Dans un hommage même pas masqué à la série Netflix tant certains plans sont proches du plagiat, le mode histoire de F1 23, intitulé Point de Rupture 2 (suite du mode histoire de F1 21), met en avant la vie dans les paddocks. Au sein de l’écurie fictive Konnersport, vous ferez la rencontre et incarnerez différents acteurs d’une saison, des pilotes et leur famille aux directeurs sportifs. Des gentils, des méchants, des gentils devenant méchants, des méchants devenant gentils, le quotidien de Konnersport ne sera pas de tout repos. Si ce mode histoire ne sera certainement pas en lice pour l’Oscar du meilleur scénario original, il a toutefois le mérite de proposer des temps calmes, des cinématiques et quelques rebondissements qui changent du simple mode carrière et de ses temps de conduite à répétition.
Pour amener encore plus d’humanité dans ce monde de moteurs, F1 23 tente même de piquer quelques éléments très simplistes de RPG dans ses modes carrières et histoire. Ainsi, certaines réponses données lors d’interviews aux journalistes ou par mail pourront avoir des répercussions (très légères) sur la suite de la carrière. On pourra également faire quelques choix personnels d’amélioration de notre monoplace, en échange de points de compétences remportés durant nos différentes courses. Eh oui, quand on ne peut pas augmenter nos points de magie, on trouve autre chose.
Malheureusement, F1 23 n’ose pas assez, et on reste très vite sur notre faim, en répondant de plus en plus rapidement aux dilemmes proposés, sans même prendre le temps de tout lire, quand on se rend compte qu’ils ne changeront finalement rien à la carrière de notre pilote. Les idées étaient bonnes, mais on sent que les développeurs se sont trouvés pris en étau entre l’envie de se lâcher complètement et celle de rester proches du bitume, la conduite avant tout.
Si F1 23 nous a convaincus par l’immersion qu’il arrive à créer dans chacun de ses modes, quelques défauts purement inhérents aux simulations sportives, comme un niveau de difficulté très difficile à calibrer, nous ont empêché de trouver l’envie d’aller plus loin qu’une première saison.

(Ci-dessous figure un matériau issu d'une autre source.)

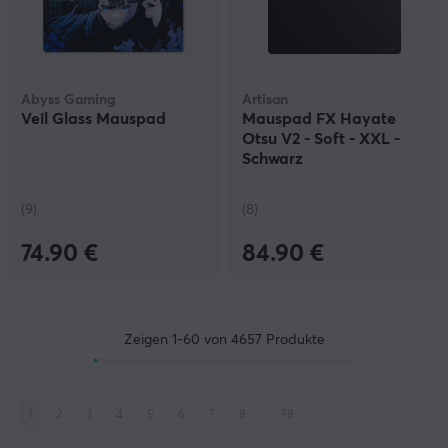
Abyss Gaming
Artisan
Veil Glass Mauspad
Mauspad FX Hayate
Otsu V2 - Soft - XXL -
Schwarz
(9)
(8)
74.90 €
84.90 €
Zeigen
1-60
von
4657
Produkte
1
2
3
4
5
6
7
8
..
78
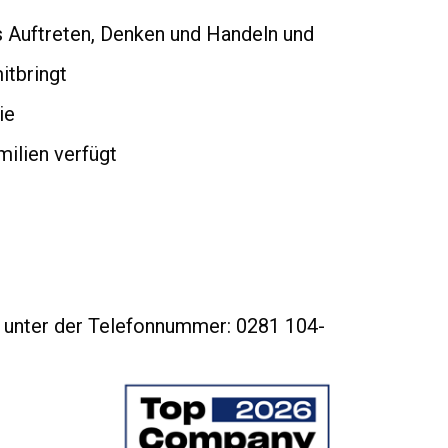
s Auftreten, Denken und Handeln und
itbringt
ie
milien verfügt
ff unter der Telefonnummer: 0281 104-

Malgré tout, F1 23 reste un très bon jeu de course automobile, qui oscille entre arcade et simulation selon les choix que feront les joueurs. Il permettra à tout fan de Formule 1 qui se respecte de prendre de longues heures de plaisir, et, si le cœur leur en dit, d’entrer ensuite dans le gargantuesque monde multijoueur pour affronter des pilotes du monde entier. Notre temps de jeu ne nous ayant pas permis de le découvrir complètement, nous n’en dirons pas plus ici.
Exigeant, F1 23 permettra tout de même aux novices du monde de la Formule 1 de faire leurs armes dans le mode histoire, qui, s’il ne surprend pas, reste très agréable à vivre durant une dizaine d’heures environ. En tout cas, F1 23 est à l’heure actuelle le meilleur hommage rendu à la Formule 1 sur nos consoles, et si vous cherchez à vous amuser à 300 km/h, foncez jusqu’aux paddocks sans l’ombre d’un doute.